Por ciudades con menos autos

Se realizó en Rosario la “Conferencia de Transporte Sustentable, Calidad del Aire y Cambio Climático”, con expertos de todo el mundo.  Uno de los temas más interesantes ,y controvertidos, es el uso del automóvil – quizá el artefacto que más contribuye a la degradación ambiental y a la extinción de recursos no renovables. Los especialistas coinciden que hay que desalentar el uso del auto en las ciudades e incluso cobrar “peajes” caros para evitar la concentración de automóviles en las zonas centrales ciudadanas.

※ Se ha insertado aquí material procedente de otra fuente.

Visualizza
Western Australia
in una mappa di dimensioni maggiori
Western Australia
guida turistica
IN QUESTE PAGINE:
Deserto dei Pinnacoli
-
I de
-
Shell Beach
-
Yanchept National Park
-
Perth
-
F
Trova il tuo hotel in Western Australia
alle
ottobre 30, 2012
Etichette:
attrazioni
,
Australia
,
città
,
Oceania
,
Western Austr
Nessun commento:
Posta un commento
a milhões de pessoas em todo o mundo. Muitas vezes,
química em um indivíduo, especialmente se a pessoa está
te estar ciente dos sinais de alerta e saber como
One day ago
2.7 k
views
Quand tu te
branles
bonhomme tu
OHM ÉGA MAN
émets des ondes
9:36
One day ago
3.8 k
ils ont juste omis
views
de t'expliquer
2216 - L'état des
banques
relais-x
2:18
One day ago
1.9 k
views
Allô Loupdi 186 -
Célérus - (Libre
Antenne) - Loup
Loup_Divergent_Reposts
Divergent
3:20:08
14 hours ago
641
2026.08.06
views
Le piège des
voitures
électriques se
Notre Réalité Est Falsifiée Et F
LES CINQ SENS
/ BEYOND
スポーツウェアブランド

Es una forma de “pagar” por el daño ambiental que están produciendo.  A las muertes del tránsito, la primera causa de mortalidad en países en desarrollo, se suma que por día mueren miles de  personas como consecuencias de la contaminación sin contar aquellas que no logran curar sus problemas respiratorios.

“El automóvil es un personaje muy egoísta, bebe mucho, tose mucho, no es solidario porque transporta sólo dos o tres personas. Es un tipo muy exigente, nunca está feliz, siempre quiere más”, dijo el ex alcalde de Curitiba, Brasil, Jaime Lerner, en el discurso central de la apertura.

“Habría que cobrar mayor impuesto al comprar un auto, así como subastar las patentes en forma mensual, además, deberían pagar una especie de peaje al ingresar en zonas de alta congestión urbana y dejar de construir estacionamientos en las zonas céntricas”, explicó el colombiano  Carlos Felipe Pardo.

Según publica Consumer Eroski, “Greenpeace estima que en España la mala calidad del aire urbano genera más de 16.000 muertes prematuras anuales. La industria, desplazada a otros entornos, ya no es hoy día el principal emisor de los malos humos de las ciudades, sino el tráfico rodado, causante hasta en un 80% de la contaminación urbana. En este sentido, los accidentes no son la única ni la más importante causa de mortalidad generada por el uso de vehículos: sus emisiones contaminantes son incluso cinco veces más letales, según el Observatorio del Riesgo del Instituto de Estudios de la Seguridad (IDES).”

Los expertos coincidieron en que es necesario controlar las emisiones de los vehículos y hasta se animaron a sugerir, como en Londres, prohibir el acceso a las zonas urbanas de aquellos que superen determinado nivel de emisión de gases, a los que también multan con cerca de 1300 euros.  La creación de “Zonas de Bajas Emisiones” se aplica en algunos países europeos, prohibiendo la circulación de autos a combustible en parques y otras áreas de recreación infantil y esparcimiento.

En Argentina solo basta con pararse con una esquina para detectar la gran cantidad de vehículos que emiten gases visibles, especialmente colectivos del transporte público.

Para el servicio público es necesaria una importante inversión en calidad y frecuencia, el nobel de química Mariano Molina participó por video conferencia y dijo “es imprescindible encontrar nuevas tecnologías para el sistema de transporte público que sean capaces de reducir la contaminación para proteger la salud y combatir el cambio climático en América Latina. Ambas acciones tienen el carácter de urgente y prioritarias”.

Otras de las acciones destacadas se basan en el incremento de ciclovías en las ciudades y en legislar para que ciclistas y peatones tengan más derechos en el tránsito, pero que la carga impositiva caiga sobre quienes contaminan el ambiente.